Contrairement à ce que l’on pourrait croire, l’invention du traitement de texte ne s’est pas faite uniquement chez un constructeur. Non, c’est aussi à une jeune femme, d’origine russe, Evelyn Berezin, qu’on la doit, un génie de l’informatique, qui n’avait qu’un seul défaut, selon ses propres dires, celui justement d’être une femme (selon ses employeurs).
Avant de déterminer qui a fait quoi dans le domaine du traitement de texte, il faut se souvenir d’une chose : que pendant des années cette fonction n’était disponible que sur des machines dédiées, qui ne savaient faire que cela, l’intégration en tant que fonction parmi d’autres, dans un logiciel de bureautique ne devant venir que beaucoup plus tard. Essentiellement sur les PC.
Pour ce qui est des machines dédiées, deux initiatives méritent d’être mises en avant, qui chacune peut revendiquer à juste la paternité de l’invention.
La première est due à IBM qui a proposé en 1964 un ensemble de ce type, quelque peu encombrant, pour ne pas dire monstrueux, le système MT/SC ("Magnetic Tape/Selectric Typewriter"), qui n’était rien d’autre qu’une machine à écrire à boule (grosse...), associée à un logiciel propriétaire et à une unité de cartouche magnétique, pour sauvegarder les textes mis en forme.
Le système était particulièrement encombrant et surtout de nature électromécanique et ce n’est que plus tard, qu’il sera doté de cartes électroniques.
Quant à la machine d’Evelyn Berezin, elle faisait à peu près la même chose que celle d’IBM, si ce n’est qu’elle a été la première à utiliser des composants électroniques discrets.

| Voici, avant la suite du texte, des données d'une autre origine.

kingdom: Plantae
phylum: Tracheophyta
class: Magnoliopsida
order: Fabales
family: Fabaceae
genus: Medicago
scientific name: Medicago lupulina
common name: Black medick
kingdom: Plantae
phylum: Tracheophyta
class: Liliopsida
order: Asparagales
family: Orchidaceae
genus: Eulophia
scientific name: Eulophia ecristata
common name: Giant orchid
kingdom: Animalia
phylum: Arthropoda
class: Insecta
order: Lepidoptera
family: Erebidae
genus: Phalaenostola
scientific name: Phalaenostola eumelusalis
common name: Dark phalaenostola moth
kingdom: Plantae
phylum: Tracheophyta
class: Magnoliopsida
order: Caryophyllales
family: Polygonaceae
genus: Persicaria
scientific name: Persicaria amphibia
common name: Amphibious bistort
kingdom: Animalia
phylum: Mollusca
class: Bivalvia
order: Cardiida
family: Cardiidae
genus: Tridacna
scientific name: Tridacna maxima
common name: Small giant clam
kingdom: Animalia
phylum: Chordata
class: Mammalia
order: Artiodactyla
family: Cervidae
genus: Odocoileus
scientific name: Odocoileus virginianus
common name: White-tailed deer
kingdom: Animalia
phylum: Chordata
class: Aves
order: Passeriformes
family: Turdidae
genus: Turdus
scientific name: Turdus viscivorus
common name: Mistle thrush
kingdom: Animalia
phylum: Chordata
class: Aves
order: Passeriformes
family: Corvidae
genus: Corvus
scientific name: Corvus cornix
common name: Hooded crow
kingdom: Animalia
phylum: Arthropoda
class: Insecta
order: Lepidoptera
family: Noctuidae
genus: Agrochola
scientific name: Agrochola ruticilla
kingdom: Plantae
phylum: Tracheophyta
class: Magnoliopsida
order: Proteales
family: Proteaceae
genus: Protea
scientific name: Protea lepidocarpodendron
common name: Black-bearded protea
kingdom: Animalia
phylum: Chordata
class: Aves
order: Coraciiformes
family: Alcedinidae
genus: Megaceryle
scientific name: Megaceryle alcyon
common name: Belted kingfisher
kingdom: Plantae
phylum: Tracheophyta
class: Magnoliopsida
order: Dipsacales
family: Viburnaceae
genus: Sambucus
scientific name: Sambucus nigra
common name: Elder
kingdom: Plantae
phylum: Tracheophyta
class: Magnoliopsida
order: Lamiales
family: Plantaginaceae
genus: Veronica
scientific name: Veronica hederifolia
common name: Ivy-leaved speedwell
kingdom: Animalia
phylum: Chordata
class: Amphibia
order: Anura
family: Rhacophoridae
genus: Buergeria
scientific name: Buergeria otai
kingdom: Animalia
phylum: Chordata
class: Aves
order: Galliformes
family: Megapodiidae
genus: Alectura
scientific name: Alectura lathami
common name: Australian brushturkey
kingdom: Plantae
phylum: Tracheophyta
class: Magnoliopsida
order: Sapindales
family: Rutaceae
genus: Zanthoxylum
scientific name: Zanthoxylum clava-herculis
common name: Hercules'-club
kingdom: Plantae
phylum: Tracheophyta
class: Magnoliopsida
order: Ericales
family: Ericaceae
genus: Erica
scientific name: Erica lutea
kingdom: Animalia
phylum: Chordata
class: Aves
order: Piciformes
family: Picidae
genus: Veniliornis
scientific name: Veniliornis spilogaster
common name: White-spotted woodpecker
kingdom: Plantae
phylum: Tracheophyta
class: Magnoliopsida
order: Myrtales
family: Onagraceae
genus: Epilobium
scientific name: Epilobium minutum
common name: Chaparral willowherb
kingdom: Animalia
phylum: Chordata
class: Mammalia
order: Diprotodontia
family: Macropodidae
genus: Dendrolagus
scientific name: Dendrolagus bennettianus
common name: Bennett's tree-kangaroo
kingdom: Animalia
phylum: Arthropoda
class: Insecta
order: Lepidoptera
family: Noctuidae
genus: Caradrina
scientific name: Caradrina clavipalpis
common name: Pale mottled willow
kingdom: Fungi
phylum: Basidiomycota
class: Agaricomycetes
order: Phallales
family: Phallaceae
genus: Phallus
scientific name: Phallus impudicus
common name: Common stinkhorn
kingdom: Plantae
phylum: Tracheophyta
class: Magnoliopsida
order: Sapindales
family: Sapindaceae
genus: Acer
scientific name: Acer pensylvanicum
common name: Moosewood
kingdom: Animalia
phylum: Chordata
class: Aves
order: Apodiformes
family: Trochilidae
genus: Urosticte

Ce n’est cependant pas elle qui a inventé le terme "word processing". Ce n’est pas non plus Gutenberg, mais plutôt (mais on peut le contester) un certain Ulrich Steinhilper d’IBM qui, dès 1955, a fait la différence entre "data processing" et "word processing" et a même publié un graphe célèbre, dans lequel ces 2 termes sont apparus.
Mais ceci est anecdotique. Tout au plus réutilisable dans les dîners en ville…
L’important, pour l’instant, est que ces machines n’avaient rien à voir avec ce que nous connaissons aujourd’hui. Le "Redactron" de Berezin était lui-aussi un monstre, d’un encombrement proche de celui d’un réfrigérateur et nécessitait les services de plusieurs «"bras musclés" pour le déplacer d’un service à l’autre.
Fonctionnellement les 2 engins se situaient à peu près au même niveau, à savoir pas très haut…
Il fallait taper les textes ligne par ligne, contrôler la typographie tout au long des frappes et une fois arrivé en bout de ligne, sauvegarder le texte sur le dispositif de stockage.
Evidemment avec de tels systèmes, on ne risquait pas de battre des records de vitesse.
Et pourtant, les chiffres sont éloquents.
Car de l’avis même d’Evelyn Berezin, son "Redactron" a contribué a changer la vie des 6 % de secrétaires qu’il y avait à l’époque aux Etats-Unis et dont une bonne partie ont perdu leur emploi, du fait de cette "mécanisation" et amélioration de la productivité.
On était certes très loin des logiciels dédiés d’aujourd’hui et la machine d’IBM avait la réputation de tomber en panne plus souvent qu’à son tour. Ce qui n’était pas le cas du "Redactron" qui, lui, était fabriqué avec de vrais composants électroniques et non plus en assemblant des éléments électromécaniques comme chez IBM.
C’est sans doute ce qui explique que le Redactron ait été vendu à 10 000 exemplaires en 7 ans, à 8 000 $ l’unité…à comparer aux quelques dizaines de dollars des logiciels modernes.
Mais ainsi va la vie et il fallait bien commencer par quelque chose.
Pour la petite histoire, Evelyn Berezin fera partie du panel des 100 femmes les plus importantes du magazine Business Week en 1976. Vous pouvez aussi retrouver son arfetact au "Computer History Museum" qui se trouve maintenant à Mountain View.
Elle nous a quittés en 2018, à 93 ans. Sans doute le seul bug de sa brillante carrière.